- [WORK TO BE COMPLETED] Every line that holds the word "entity" needs to be copied from the data below.

- [INPUT]
== Segment start ==
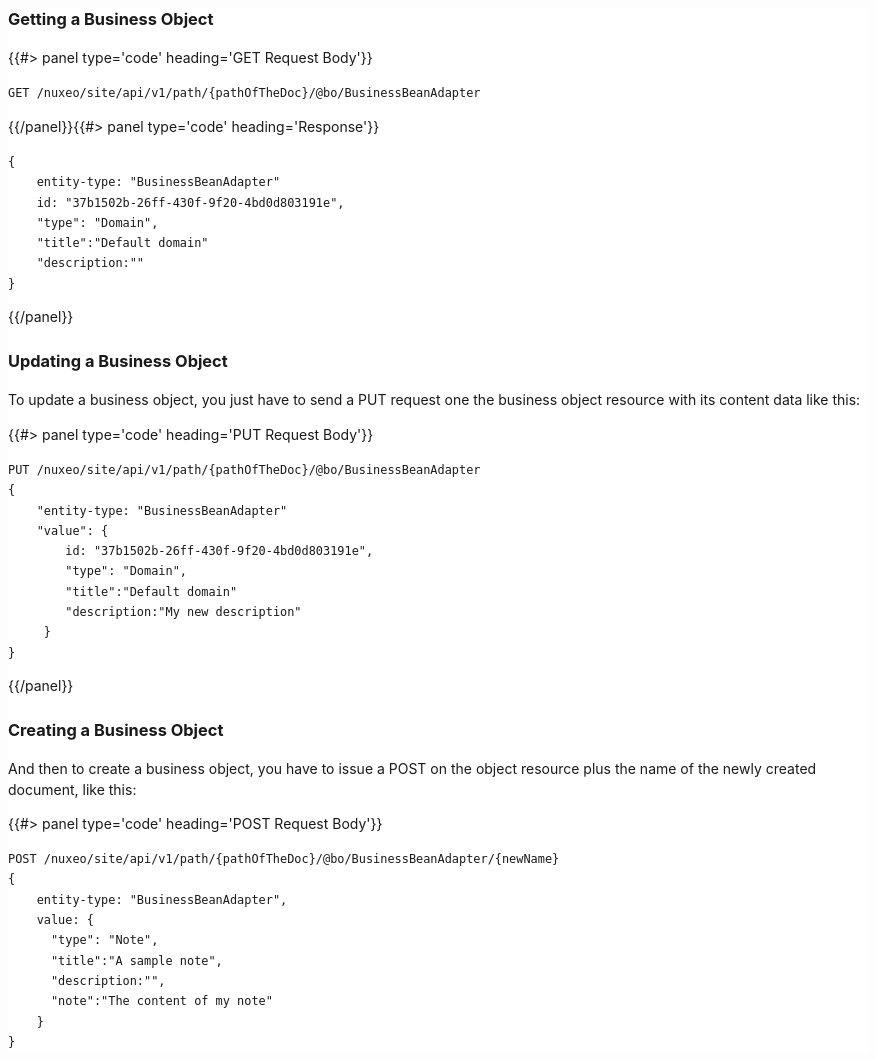 ### Getting a Business Object

{{#> panel type='code' heading='GET Request Body'}}

```
GET /nuxeo/site/api/v1/path/{pathOfTheDoc}/@bo/BusinessBeanAdapter
```

{{/panel}}{{#> panel type='code' heading='Response'}}

```
{
    entity-type: "BusinessBeanAdapter"
    id: "37b1502b-26ff-430f-9f20-4bd0d803191e",
    "type": "Domain",
    "title":"Default domain"
    "description:""
}
```

{{/panel}}

### Updating a Business Object

To update a business object, you just have to send a PUT request one the business object resource with its content data like this:

{{#> panel type='code' heading='PUT Request Body'}}

```
PUT /nuxeo/site/api/v1/path/{pathOfTheDoc}/@bo/BusinessBeanAdapter
{
	"entity-type: "BusinessBeanAdapter"
	"value": {
		id: "37b1502b-26ff-430f-9f20-4bd0d803191e",
	    "type": "Domain",
	    "title":"Default domain"
	    "description:"My new description"
	 }
}
```

{{/panel}}

### Creating a Business Object

And then to create a business object, you have to issue a&nbsp;<span class="s1">POST</span>&nbsp;on the object resource plus the name of the newly created document, like this:

{{#> panel type='code' heading='POST Request Body'}}

```
POST /nuxeo/site/api/v1/path/{pathOfTheDoc}/@bo/BusinessBeanAdapter/{newName}
{
	entity-type: "BusinessBeanAdapter",
	value: {
	  "type": "Note",
	  "title":"A sample note",
	  "description:"",
	  "note":"The content of my note"
	}
}
```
== Segment end ==
- [SOLVED EXERCISE]
    entity-type: "BusinessBeanAdapter"
	"entity-type: "BusinessBeanAdapter"
	entity-type: "BusinessBeanAdapter",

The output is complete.